Cragile

Cragile
raging mind


I looked closely at Aditya, asking for an explanation from him about him leaving his job, "mas why don't you tell me first, you want to go out of work? maybe with us to talk before who knows there are other ways we can think together mas, honestly in conditions like this I am confused mas can not do anything, can not do anything, I also do not have more money mas.Kalo alone we have money may not be confused as now mas I said to mas Aditya."


"I'm sorry I'm honest I can't focus my work no you, rich already no more spirit in my daily life, I admit wrong for not talking about this problem first with you, I'm not talking about it with you, but how else have I been out of work" he spoke while bowing his head, admitting his mistake. On the other hand I'm afraid to see it too but there is a sense of disappointment also towards him, why take the decision in a hurry. Yeah, how am I supposed to find a way out? I know what the circumstances of Aditya mas and his family are like, but I also could not have decided to take action without my parents' consent.Yes it is a mas now rest in the upper room, please, I hope there's a way out tomorrow. "For a while I wait here first I finish the upper room, Iya who once again sorry I ya."


With my giant steps up one by one stairs that are in the house with a mind that is somehow.Tak a long time I have been in the living room, "there mas rest first in the upper room, I also want to rest suddenly my head so dizzy mas". then I rushed into my room.

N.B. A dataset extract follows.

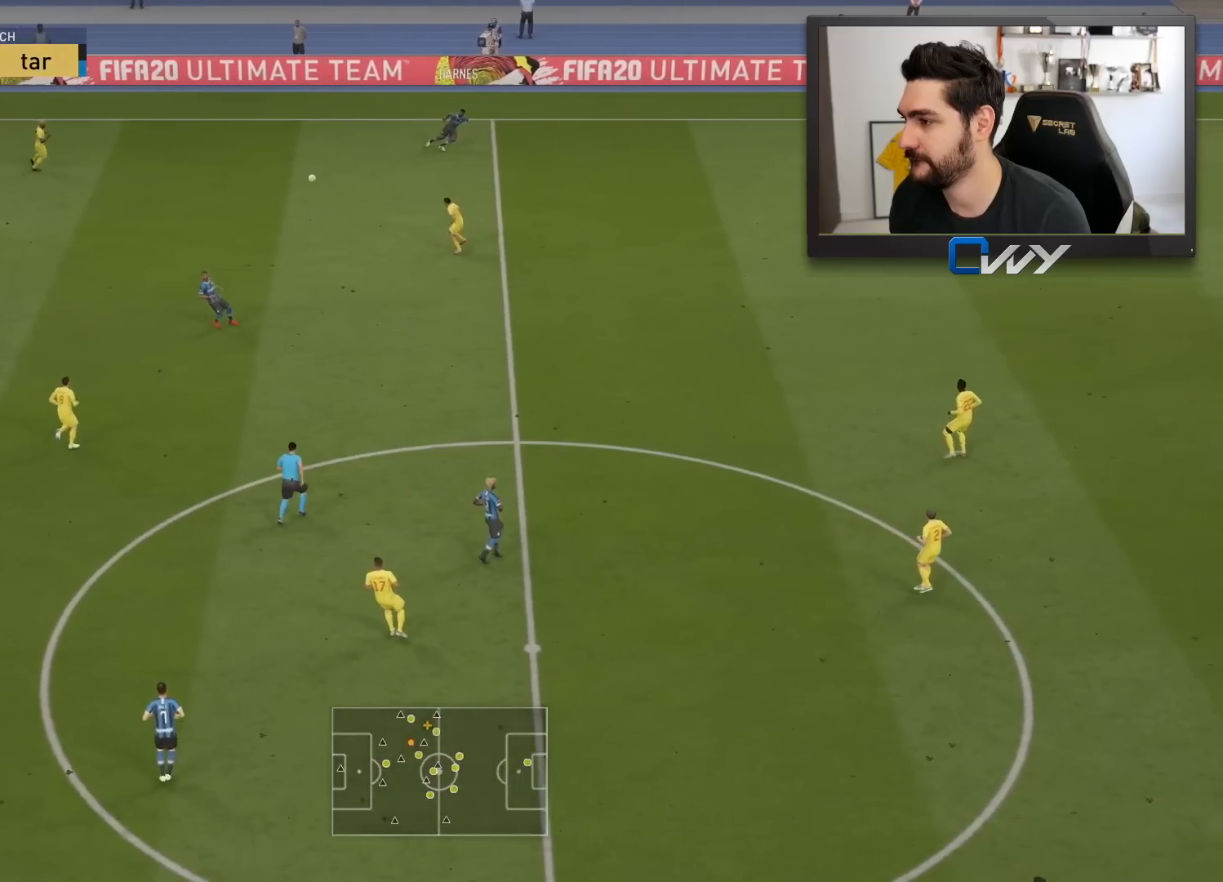
{"buttons": [], "left_stick": "left", "right_stick": "center", "events": [[217, "left_stick", "down-right"], [283, "L3", "up"], [367, "L2", "up"], [367, "left_stick", "up-right"], [433, "R2", "up"], [467, "left_stick", "left"]]}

In my raging mind I also thought of my mother's attitude earlier, who seemed to be trying to be friendly to the Aditya mas, there was much less yes Alloh, allah, I remember when my mother was friendly when the arrival of Ardiyan mas visited the house, there was a slight difference from my mother's attitude, to mas ardiyan with the attitude of the same mother Aditya mas. It was getting late at night but I had a hard time closing my eyes, fear and tightness bursting into my chest, thinking about my mother's attitude. negative thoughts continued to rage in my mind afraid that my parents would make difficult decisions for me to accept later. The clock shows at 02.55 am drowsiness began to approach, I saw and echoed me stretched out my hands and began to rise from my bed rushed to the bathroom to take ablution water to perform dawn prayers,after the prayer I went straight to the kitchen to prepare the cook for breakfast dishes nephew who wants to go to school, likewise, my father who wants to go to serve as a principal in one of the state schools in my area of residence, do not forget also I prepare breakfast for my mother and Aditya mas.


Mas Aditya came down from the upper room directly to the bathroom to take water ablution and immediately went up again to the upper room.when passing in the kitchen, mas Aditya apologized again to me... "mas want how else everything has happened, hopefully there is a way for the future mas", I tried to calm Aditya mas although do not know how in the future will happen.